Create a vectorized Python UDF

You can implement your Python UDF to process a batch of rows instead of a single row by using vectorization. Vectorization can improve query performance.

To control batching behavior, specify the maximum number of rows in each batch by using the max_batching_rows option in the CREATE OR REPLACE FUNCTION option list. If you specify max_batching_rows, BigQuery determines the number of rows in a batch, up to the max_batching_rows limit. If max_batching_rows is not specified, the number of rows to batch is determined automatically.

A vectorized Python UDF has a single pandas.DataFrame argument that must be annotated. The pandas.DataFrame argument has the same number of columns as the Python UDF parameters defined in the CREATE FUNCTION statement. The column names in the pandas.DataFrame argument have the same names as the UDF's parameters.

Your function needs to return either a pandas.Series or a single-column pandas.DataFrame with the same number of rows as the input.

The following example creates a vectorized Python UDF named multiplyInputs with two parameters—x and y:

Go to the BigQuery page.

Go to BigQuery

In the query editor, enter the following CREATE FUNCTION statement:

CREATE FUNCTION `PROJECT_ID.DATASET_ID`.multiplyVectorized(x FLOAT64, y FLOAT64)
RETURNS FLOAT64
LANGUAGE python
OPTIONS(runtime_version="python-3.11", entry_point="vectorized_multiply")
AS r'''
import pandas as pd

def vectorized_multiply(df: pd.DataFrame):
  return df['x'] * df['y']

''';

Replace PROJECT_ID.DATASET_ID with your project ID and dataset ID.
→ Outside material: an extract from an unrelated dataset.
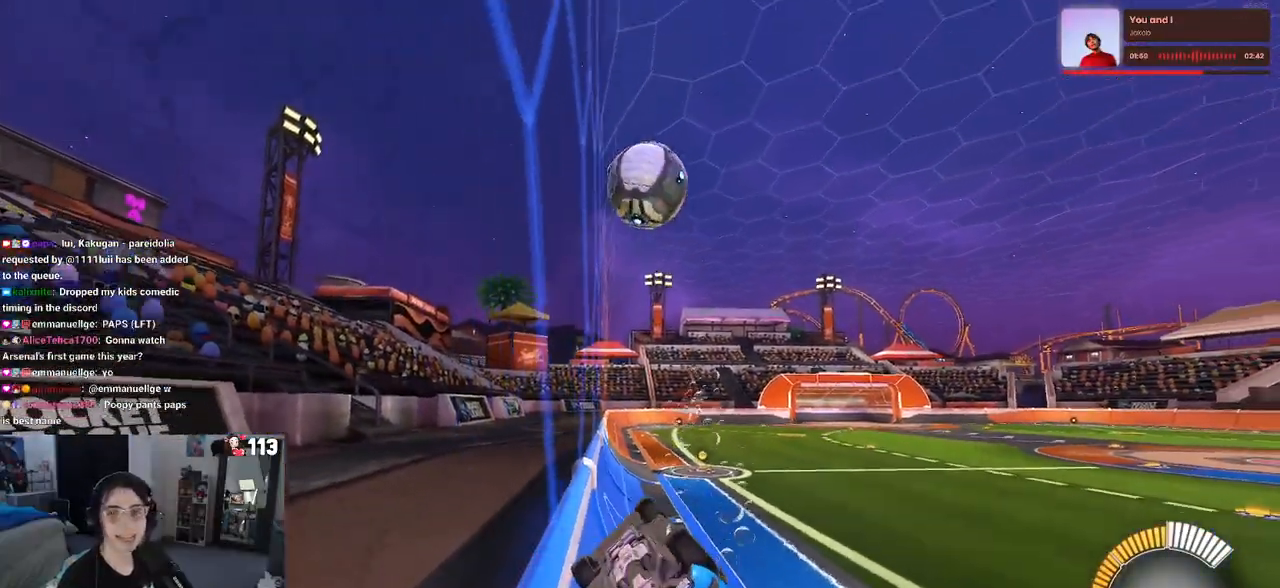
{"buttons": ["L2"], "left_stick": "right", "right_stick": "center", "events": [[33, "left_stick", "down-left"], [83, "SQUARE", "down"], [150, "R1", "up"], [283, "SQUARE", "up"], [333, "left_stick", "center"], [400, "L2", "down"], [417, "R2", "up"], [417, "left_stick", "right"]]}
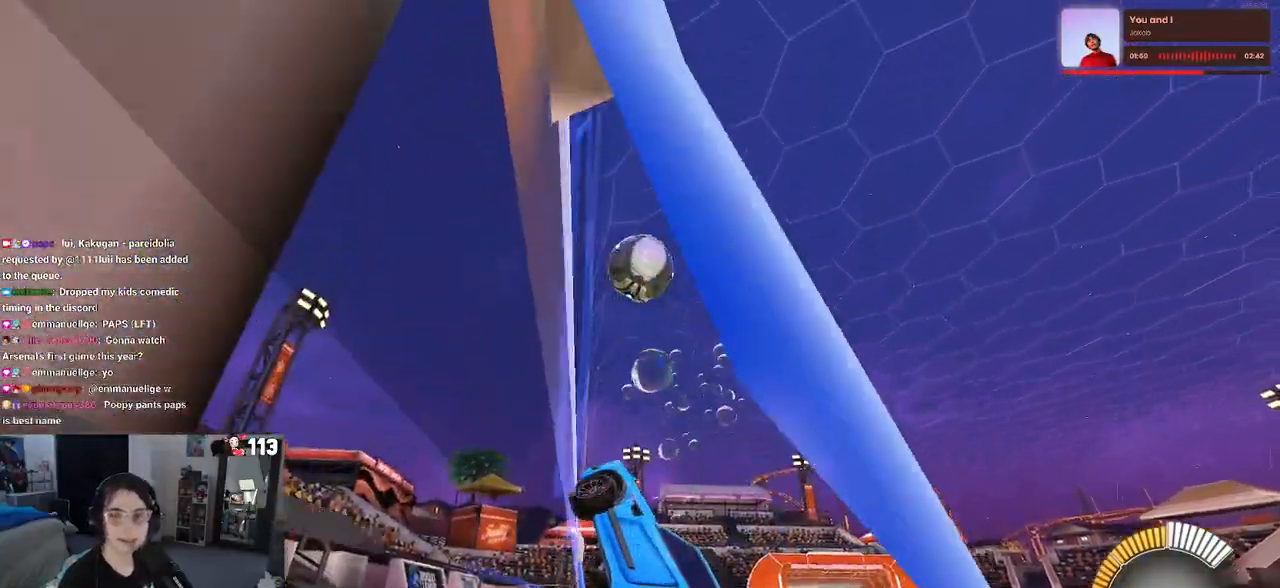
{"buttons": ["L2"], "left_stick": "center", "right_stick": "center", "events": [[317, "left_stick", "up-right"], [467, "left_stick", "center"]]}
Calling the UDF is the same as in the previous example.

Click Run.

Supported Python UDF data types

The following table defines the mapping between BigQuery data types, Python data types, and Pandas data types:

BigQuery data type	Python built-in data type used by standard UDF	Pandas data type used by vectorized UDF	PyArrow data type used for ARRAY and STRUCT in vectorized UDF
`BOOL`	`bool`	`BooleanDtype`	`DataType(bool)`
`INT64`	`int`	`Int64Dtype`	`DataType(int64)`
`FLOAT64`	`float`	`FloatDtype`	`DataType(double)`
`STRING`	`str`	`StringDtype`	`DataType(string)`
`BYTES`	`bytes`	`binary[pyarrow]`	`DataType(binary)`
`TIMESTAMP`	Function parameter: `datetime.datetime` (with UTC timezone set) Function return value: `datetime.datetime` (with any timezone set)	Function parameter: `timestamp[us, tz=UTC][pyarrow]` Function return value: `timestamp[us, tz=*][pyarrow]\(any timezone\)`	`TimestampType(timestamp[us])`, with timezone
`DATE`	`datetime.date`	`date32[pyarrow]`	`DataType(date32[day])`
`TIME`	`datetime.time`	`time64[pyarrow]`	`Time64Type(time64[us])`
`DATETIME`	`datetime.datetime` (without timezone)	`timestamp[us][pyarrow]`	`TimestampType(timestamp[us])`, without timezone
`ARRAY`	`list`	`list<...>[pyarrow]`, where the element data type is a `pandas.ArrowDtype`	`ListType`
`STRUCT`	`dict`	`struct<...>[pyarrow]`, where the field data type is a `pandas.ArrowDtype`	`StructType`

Supported runtime versions

BigQuery Python UDFs support the python-3.11 runtime. This Python version includes some additional pre-installed packages. For system libraries, check the runtime base image.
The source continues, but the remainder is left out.